Sin embargo, la pregunta surge también en el ámbito natural ¿podría la Tierra producir una respuesta que reduzca los efectos del cambio climático? ¿Puede ser una erupción volcánica tan potente como para disminuir drásticamente la temperatura media global?

Volcanes ¿aliados contra el cambio climático?

Lo primero que debemos saber es que las erupciones volcánicas pueden reducir la temperatura del planeta ¿Por qué?

Básicamente porque las partículas y gases que expulsan quedan retenidas en la estratosfera y no dejan pasar la radiación solar, reflejándola de vuelta al espacio.

Para que esto ocurra la erupción debe ser lo suficientemente potente como para enviar la columna de partículas a la atmósfera y que estas sean lo suficientemente abundantes como para provocar este efecto.

Ejemplos no faltan en la historia. El Pinatubo —un volcán situado en Filipinas— arrojó en 1991 a la atmósfera toneladas de roca y ceniza y más de 15 millones de toneladas de dióxido de azufre.

Estos gases y partículas formaron aerosoles al Unirse al vapor de agua atmosférico y estos reflejaron la radiación solar durante años.

Como consecuencia, se produjo una disminución de la temperatura media global en unos 0,5ºC.

Si nos remontamos más atrás en el tiempo, nos encontramos con el Krakatoa, cuya erupción en 1883 arrojó cenizas a 80 kilómetros de altura en la atmósfera.

También con el volcán Tambora, el cual se consideró la erupción más potente jamás registrada, lanzando a la atmósfera 151.75 kilómetros cúbicos de polvo, cenizas y piedras.

Sucedió en 1815 y, al permanecer las cenizas varios años en la atmósfera las temperaturas bajaron notablemente, provocando lo que se conoció como «el año sin verano«.

Logró disminuir la temperatura media global más de 2,5ºC.

Geoingeniería para enfriar la atmósfera

Sin embargo, los volcanes no erupcionan cuando nosotros lo deseamos y algunos científicos ya han planteado la posibilidad de intervenir en la atmósfera —inyectando partículas de aerosoles— para enfriar el Planeta y combatir, de este modo, el calentamiento global.

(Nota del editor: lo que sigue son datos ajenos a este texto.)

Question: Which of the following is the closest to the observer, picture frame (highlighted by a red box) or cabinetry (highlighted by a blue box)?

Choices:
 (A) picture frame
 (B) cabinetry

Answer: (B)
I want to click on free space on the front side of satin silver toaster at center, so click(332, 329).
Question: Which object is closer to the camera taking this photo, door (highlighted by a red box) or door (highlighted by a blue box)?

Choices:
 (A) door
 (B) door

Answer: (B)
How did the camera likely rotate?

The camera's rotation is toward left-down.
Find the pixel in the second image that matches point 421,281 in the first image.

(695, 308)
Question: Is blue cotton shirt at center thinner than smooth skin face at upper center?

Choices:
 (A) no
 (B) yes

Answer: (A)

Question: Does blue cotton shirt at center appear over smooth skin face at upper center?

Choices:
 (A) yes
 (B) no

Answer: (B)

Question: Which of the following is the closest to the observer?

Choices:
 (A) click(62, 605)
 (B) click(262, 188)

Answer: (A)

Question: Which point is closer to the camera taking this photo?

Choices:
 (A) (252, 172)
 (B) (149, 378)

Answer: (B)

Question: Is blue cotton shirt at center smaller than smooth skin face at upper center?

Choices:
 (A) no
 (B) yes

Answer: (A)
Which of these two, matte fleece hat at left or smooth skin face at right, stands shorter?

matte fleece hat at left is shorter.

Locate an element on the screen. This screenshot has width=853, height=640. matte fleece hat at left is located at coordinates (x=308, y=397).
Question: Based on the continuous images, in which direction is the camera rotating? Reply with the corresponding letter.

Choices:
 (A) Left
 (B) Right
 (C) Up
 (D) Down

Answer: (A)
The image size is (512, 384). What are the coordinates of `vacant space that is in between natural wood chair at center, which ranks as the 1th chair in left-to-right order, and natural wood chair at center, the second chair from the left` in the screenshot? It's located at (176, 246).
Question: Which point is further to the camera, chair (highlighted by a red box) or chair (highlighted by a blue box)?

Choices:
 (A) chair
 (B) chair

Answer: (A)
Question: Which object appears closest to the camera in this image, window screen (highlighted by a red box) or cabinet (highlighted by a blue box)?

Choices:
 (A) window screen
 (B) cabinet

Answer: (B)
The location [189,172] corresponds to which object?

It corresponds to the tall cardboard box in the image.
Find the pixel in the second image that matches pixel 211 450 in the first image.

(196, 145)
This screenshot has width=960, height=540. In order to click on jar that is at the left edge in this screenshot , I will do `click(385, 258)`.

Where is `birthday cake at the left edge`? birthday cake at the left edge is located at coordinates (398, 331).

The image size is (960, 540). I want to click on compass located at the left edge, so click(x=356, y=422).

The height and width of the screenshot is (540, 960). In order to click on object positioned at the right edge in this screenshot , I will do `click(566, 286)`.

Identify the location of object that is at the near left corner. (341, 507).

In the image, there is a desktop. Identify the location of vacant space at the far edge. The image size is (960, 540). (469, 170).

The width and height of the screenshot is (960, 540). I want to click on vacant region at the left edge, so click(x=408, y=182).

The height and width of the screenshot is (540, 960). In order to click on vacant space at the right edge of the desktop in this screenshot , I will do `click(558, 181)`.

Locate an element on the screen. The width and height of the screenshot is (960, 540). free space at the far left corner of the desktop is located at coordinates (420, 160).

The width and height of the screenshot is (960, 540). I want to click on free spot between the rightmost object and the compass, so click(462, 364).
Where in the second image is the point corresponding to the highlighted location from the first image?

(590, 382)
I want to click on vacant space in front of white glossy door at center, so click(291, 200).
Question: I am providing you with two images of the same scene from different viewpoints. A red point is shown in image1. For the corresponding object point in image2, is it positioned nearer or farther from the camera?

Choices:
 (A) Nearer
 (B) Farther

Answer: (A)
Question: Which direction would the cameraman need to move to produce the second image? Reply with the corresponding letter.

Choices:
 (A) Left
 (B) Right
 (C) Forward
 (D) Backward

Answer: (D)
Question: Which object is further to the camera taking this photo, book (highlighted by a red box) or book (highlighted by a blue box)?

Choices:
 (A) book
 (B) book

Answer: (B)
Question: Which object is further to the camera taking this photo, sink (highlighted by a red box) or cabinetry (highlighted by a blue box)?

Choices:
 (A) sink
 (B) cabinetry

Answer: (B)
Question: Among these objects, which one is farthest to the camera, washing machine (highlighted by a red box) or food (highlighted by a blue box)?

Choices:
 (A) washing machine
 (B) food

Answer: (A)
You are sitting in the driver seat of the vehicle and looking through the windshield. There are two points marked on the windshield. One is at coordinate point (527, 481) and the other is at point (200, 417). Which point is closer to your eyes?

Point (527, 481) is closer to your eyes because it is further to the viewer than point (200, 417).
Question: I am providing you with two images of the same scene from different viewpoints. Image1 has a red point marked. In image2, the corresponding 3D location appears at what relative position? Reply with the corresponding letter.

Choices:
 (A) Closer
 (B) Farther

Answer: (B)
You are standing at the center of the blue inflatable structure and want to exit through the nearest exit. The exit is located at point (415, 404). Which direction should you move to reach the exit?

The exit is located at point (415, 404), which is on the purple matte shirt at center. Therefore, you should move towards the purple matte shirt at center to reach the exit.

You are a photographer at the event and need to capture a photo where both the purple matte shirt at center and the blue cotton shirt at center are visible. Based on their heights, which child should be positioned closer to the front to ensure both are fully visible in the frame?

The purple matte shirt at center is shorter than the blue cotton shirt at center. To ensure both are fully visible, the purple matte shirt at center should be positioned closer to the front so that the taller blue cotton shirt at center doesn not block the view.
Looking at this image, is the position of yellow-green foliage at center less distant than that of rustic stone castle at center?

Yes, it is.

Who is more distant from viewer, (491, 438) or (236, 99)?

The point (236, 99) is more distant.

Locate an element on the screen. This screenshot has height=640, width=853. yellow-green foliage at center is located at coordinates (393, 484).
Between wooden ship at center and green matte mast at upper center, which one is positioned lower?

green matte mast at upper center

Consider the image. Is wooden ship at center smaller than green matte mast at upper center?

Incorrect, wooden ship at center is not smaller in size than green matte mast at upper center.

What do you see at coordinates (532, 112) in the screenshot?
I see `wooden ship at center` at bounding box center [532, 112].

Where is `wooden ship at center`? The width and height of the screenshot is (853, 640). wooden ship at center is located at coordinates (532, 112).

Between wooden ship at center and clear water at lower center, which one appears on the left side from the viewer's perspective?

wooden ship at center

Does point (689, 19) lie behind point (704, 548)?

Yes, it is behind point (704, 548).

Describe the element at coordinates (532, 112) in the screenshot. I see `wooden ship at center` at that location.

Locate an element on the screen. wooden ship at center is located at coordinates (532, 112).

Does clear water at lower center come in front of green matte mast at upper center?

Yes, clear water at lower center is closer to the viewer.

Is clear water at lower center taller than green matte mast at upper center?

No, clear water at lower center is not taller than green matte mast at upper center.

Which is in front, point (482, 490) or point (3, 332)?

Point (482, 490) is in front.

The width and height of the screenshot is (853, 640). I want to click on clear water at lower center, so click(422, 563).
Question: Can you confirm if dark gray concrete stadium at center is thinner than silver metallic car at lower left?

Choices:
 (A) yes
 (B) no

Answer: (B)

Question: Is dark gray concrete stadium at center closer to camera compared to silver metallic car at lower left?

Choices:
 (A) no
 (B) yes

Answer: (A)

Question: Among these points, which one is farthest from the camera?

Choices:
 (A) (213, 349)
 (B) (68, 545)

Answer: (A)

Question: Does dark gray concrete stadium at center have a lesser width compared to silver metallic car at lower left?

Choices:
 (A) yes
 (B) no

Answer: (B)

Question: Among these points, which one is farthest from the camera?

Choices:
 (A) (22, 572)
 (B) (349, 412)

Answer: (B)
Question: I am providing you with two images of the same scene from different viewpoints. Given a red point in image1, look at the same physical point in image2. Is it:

El mayor problema de esto, además de producir una intrusión no natural en el sistema climático, es el hecho de que se pueden producir cambios en los patrones de circulación en el caso de inyección de dióxido de azufre, algo que también puede afectar a la formación de la microfísica de nubes.

Podría tener impacto además sobre los seres humanos produciendo una pérdida del ozono estratosférico y por lo tanto contribuyendo a que llegue mayor radiación solar.

Esto produciría índices de radiación ultravioletas elevados y mayor posibilidad de cáncer de piel y enfermedades derivadas.

Lo que está claro es que, si queremos que la Tierra continúe siendo un lugar habitable, se deben tomar medidas contra el cambio climático, un fenómeno global que cada vez preocupa más a los investigadores, gobiernos y población en general.